Вообще он был странный мужчина, при всех тех деньгах, которых любой человек может только желать, все равно выглядел по-настоящему мрачно. У меня не имелось никакой разгадки к этой мрачности, так как он теперь давно уже не разговаривал по ночам, не включал свет во всем доме. Я думала, то ли это богатая еда, то ли больше выпивки, которую мы выпивали в последнее время, с тех пор, как разбогатели.

Ред сказал мне:

– Это вроде секретных приказов на время отплытия, моя милочка. – Ему не надо бы говорить это слово, только не при Говарде, впрочем, Говард не обратил внимания, чистя ногти спичкой, вместо того чтоб взять пилочку, которых мы сотнями могли себе позволить. – Мое небольшое задание, – сказал Ред. – Превратить сор в поэзию. – И послал мне типа жгучей улыбки со стиснутыми губами, так что я снова почуяла дрожъ во всем теле. А Говард сказал:

– Ну, нам лучше идти. Ладно, Гласс. Знаете, я внес ренту вперед, вы, по-моему, даже найдете немножко еды в кладовой, молоко и газеты будут приносить каждый день, так что с вами тут все будет в полном порядке. По утрам можете заниматься писанием своей собственной вещи, а после обеда принимайтесь за эту самую другую работу. Да не слишком шумите по вечерам, потому что в муниципальных домах себя надо вести прилично и тихо, это вам не Челси. Хотя нету особенной разницы, вон у тех похабников рядом порой по ночам играет электрогитара на полную громкость.

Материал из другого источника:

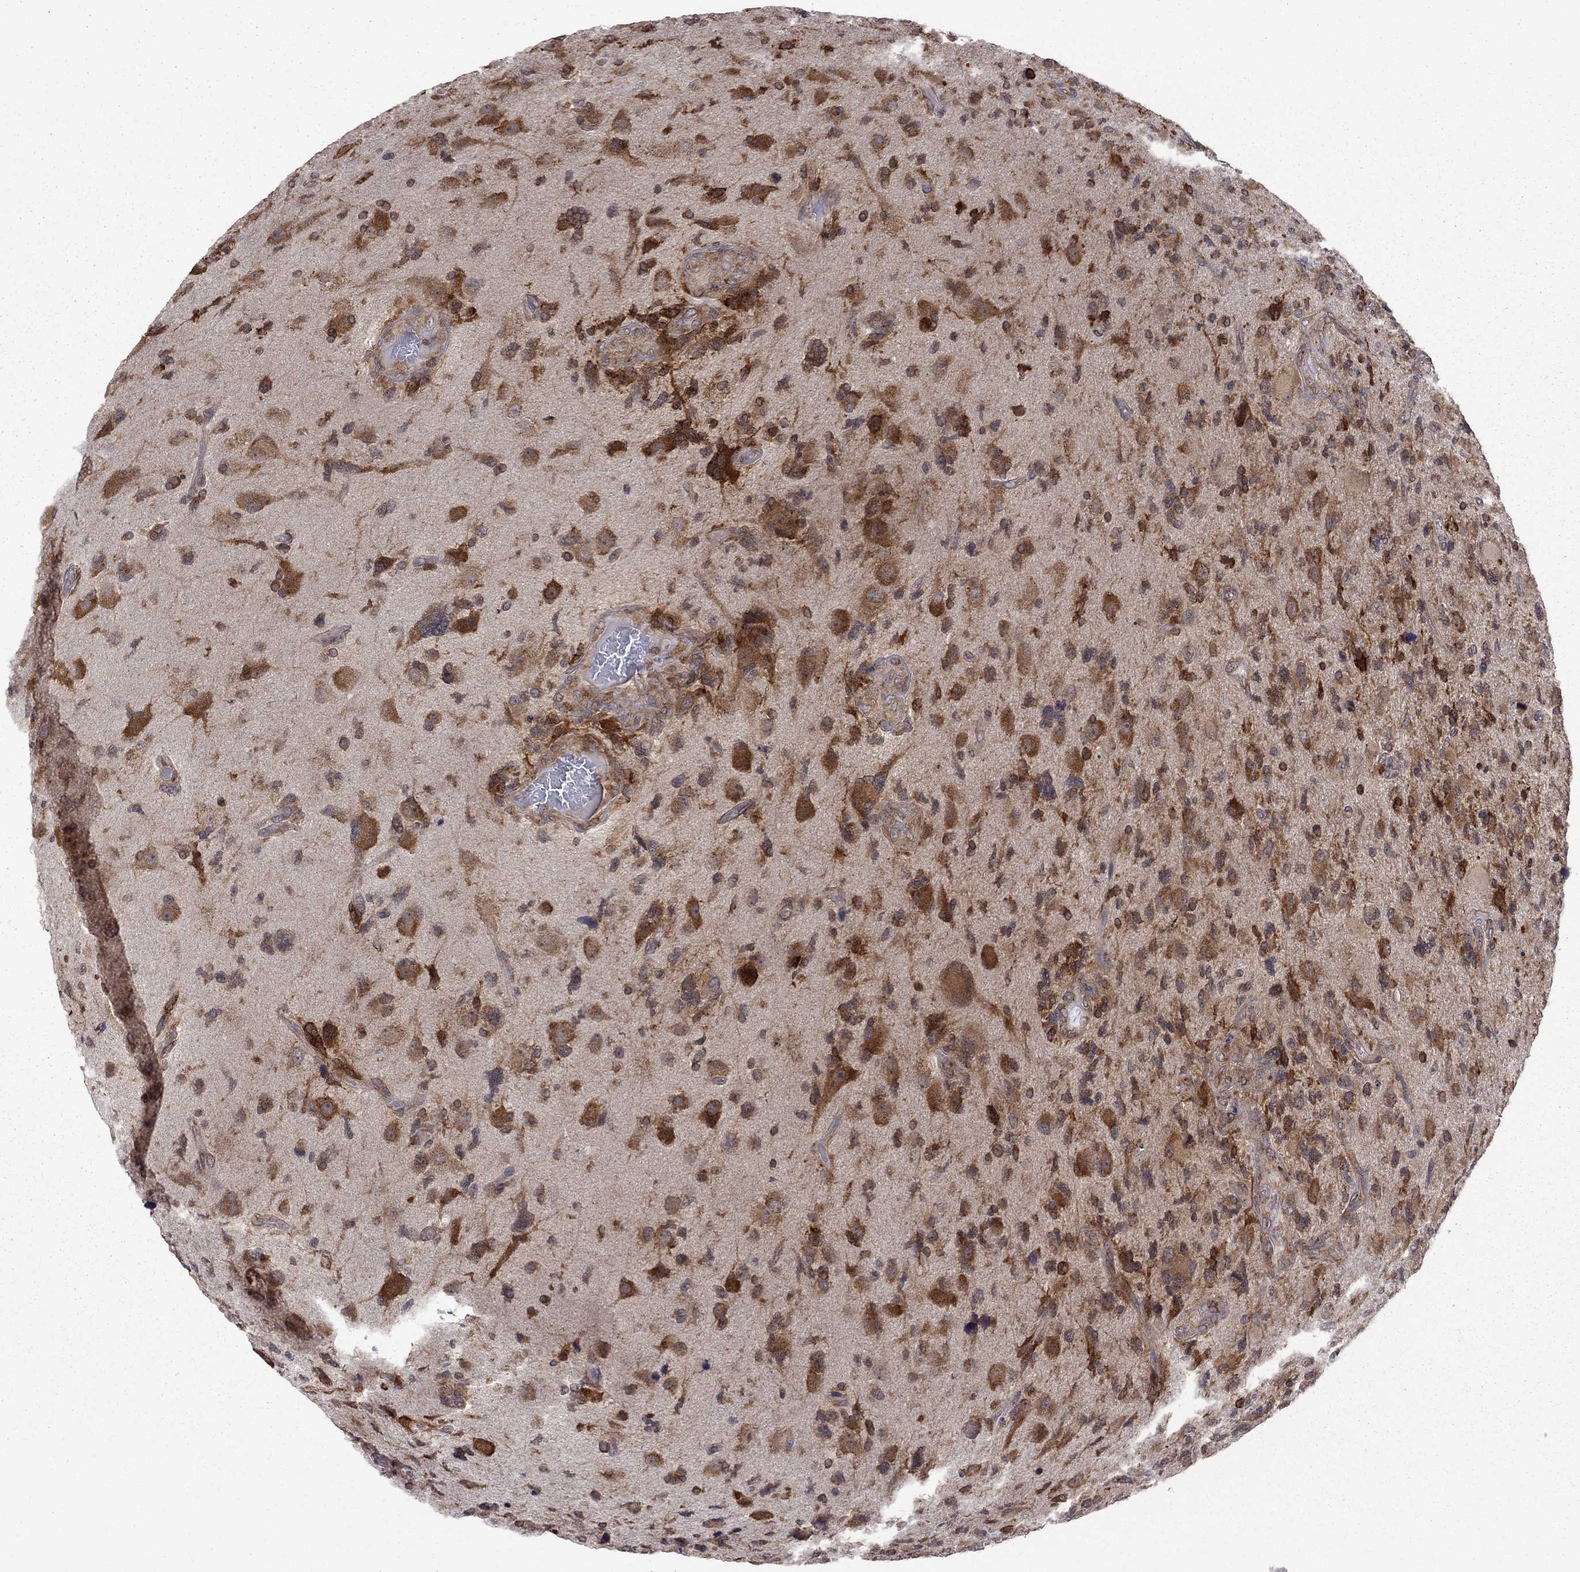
{"staining": {"intensity": "strong", "quantity": "25%-75%", "location": "cytoplasmic/membranous"}, "tissue": "glioma", "cell_type": "Tumor cells", "image_type": "cancer", "snomed": [{"axis": "morphology", "description": "Glioma, malignant, High grade"}, {"axis": "topography", "description": "Cerebral cortex"}], "caption": "This is a micrograph of immunohistochemistry (IHC) staining of malignant glioma (high-grade), which shows strong expression in the cytoplasmic/membranous of tumor cells.", "gene": "NAA50", "patient": {"sex": "male", "age": 70}}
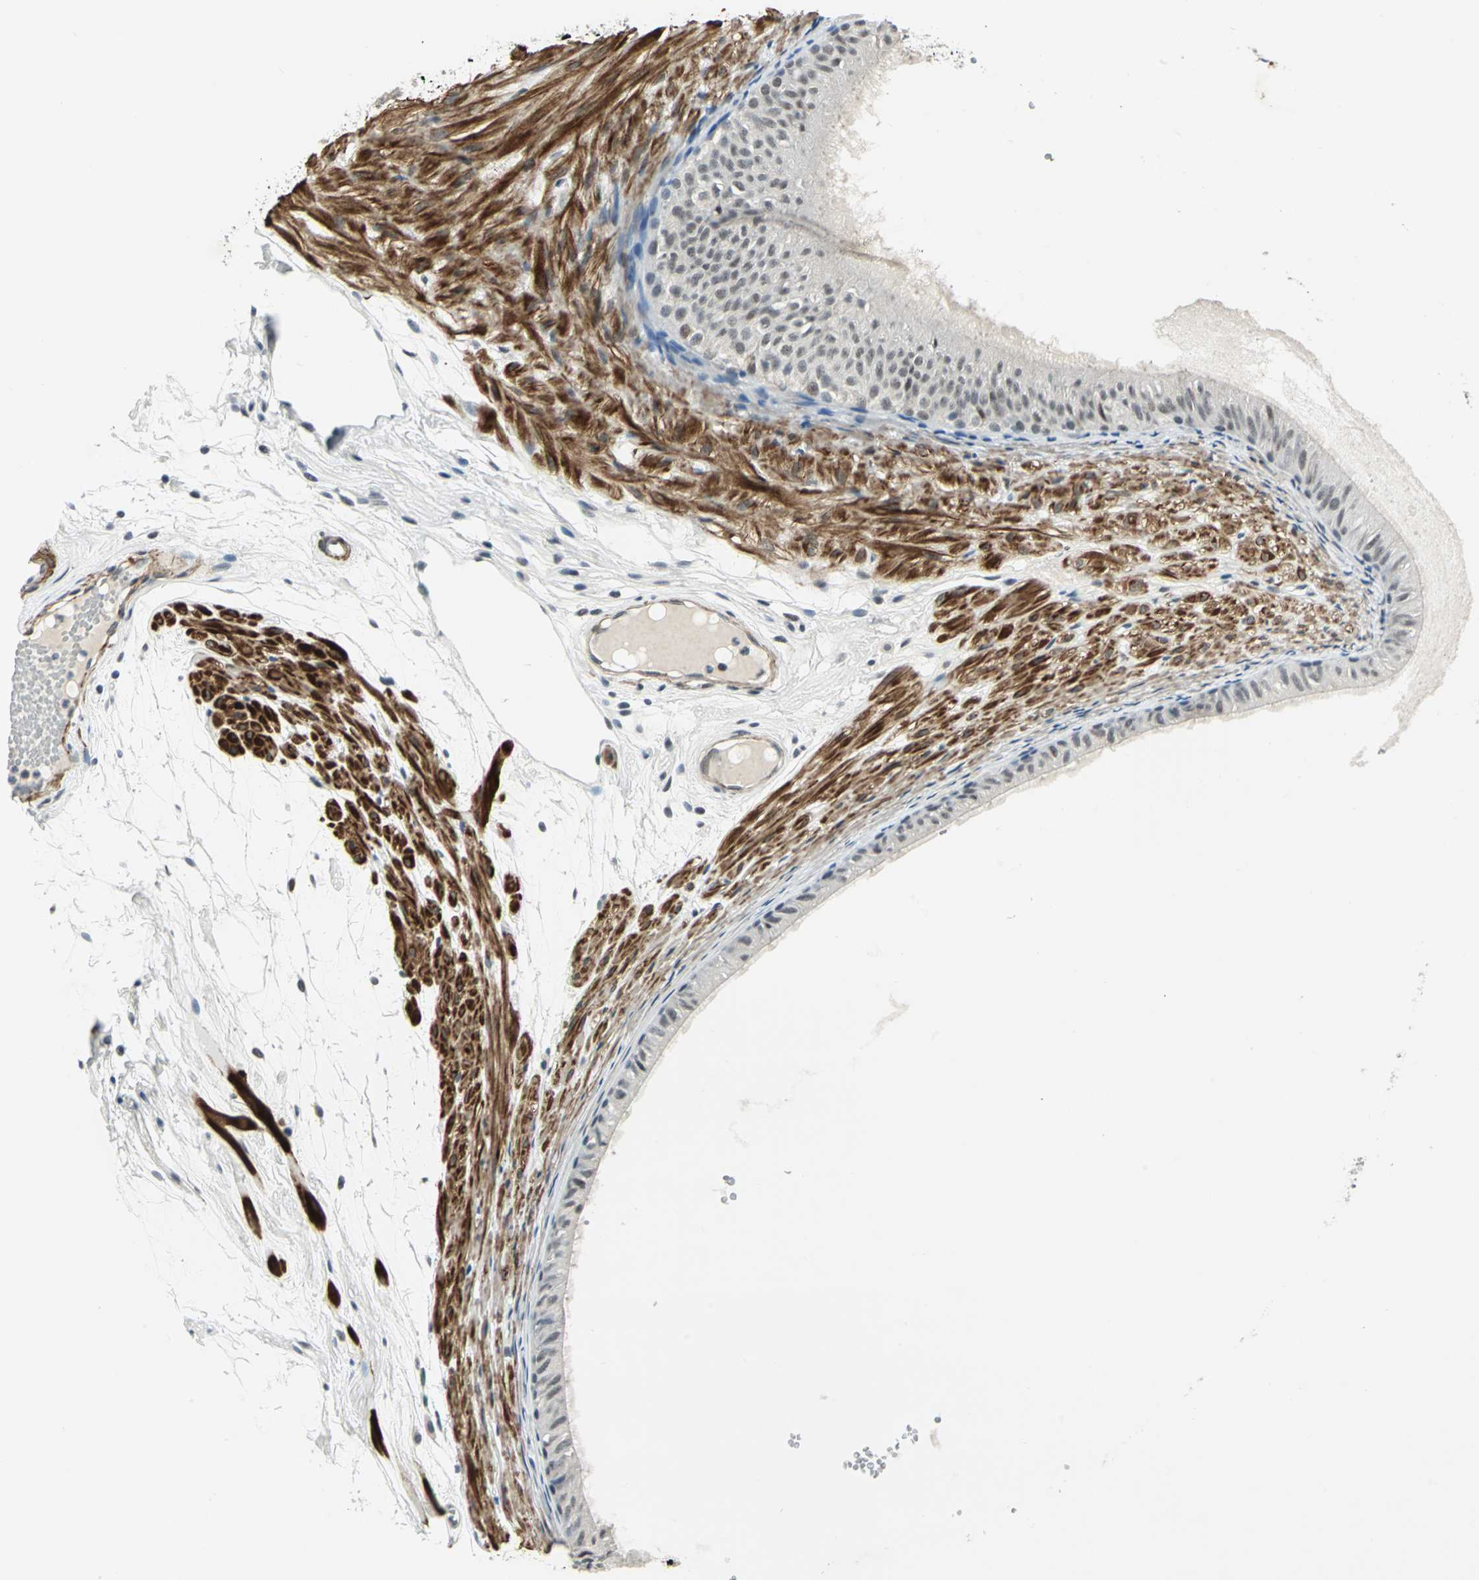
{"staining": {"intensity": "weak", "quantity": "25%-75%", "location": "cytoplasmic/membranous,nuclear"}, "tissue": "epididymis", "cell_type": "Glandular cells", "image_type": "normal", "snomed": [{"axis": "morphology", "description": "Normal tissue, NOS"}, {"axis": "morphology", "description": "Atrophy, NOS"}, {"axis": "topography", "description": "Testis"}, {"axis": "topography", "description": "Epididymis"}], "caption": "High-power microscopy captured an immunohistochemistry photomicrograph of unremarkable epididymis, revealing weak cytoplasmic/membranous,nuclear expression in about 25%-75% of glandular cells.", "gene": "MTA1", "patient": {"sex": "male", "age": 18}}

Мне не нравился этот начальственный топ, и ругань, и то, что Говард называет его просто Гласс. Мистер Гласс – да. Редверс или Ред – да. Но не просто вот так, по фамилии. Впрочем, с Говардом на самом деле ничего нельзя было поделать. Ред, однако, только улыбнулся и сказал, все в порядке. И мы пошли, и Ред очень умненько умудрился поцеловать меня в шею, когда Говард ушел вперед с багажом, а таксист ему помогал. И шепнул:

– Ты так и не пришла. Но ничего ведь не кончено, правда? Пришли мне открытку, пиши мне. – А я могла только как бы грустно улыбнуться.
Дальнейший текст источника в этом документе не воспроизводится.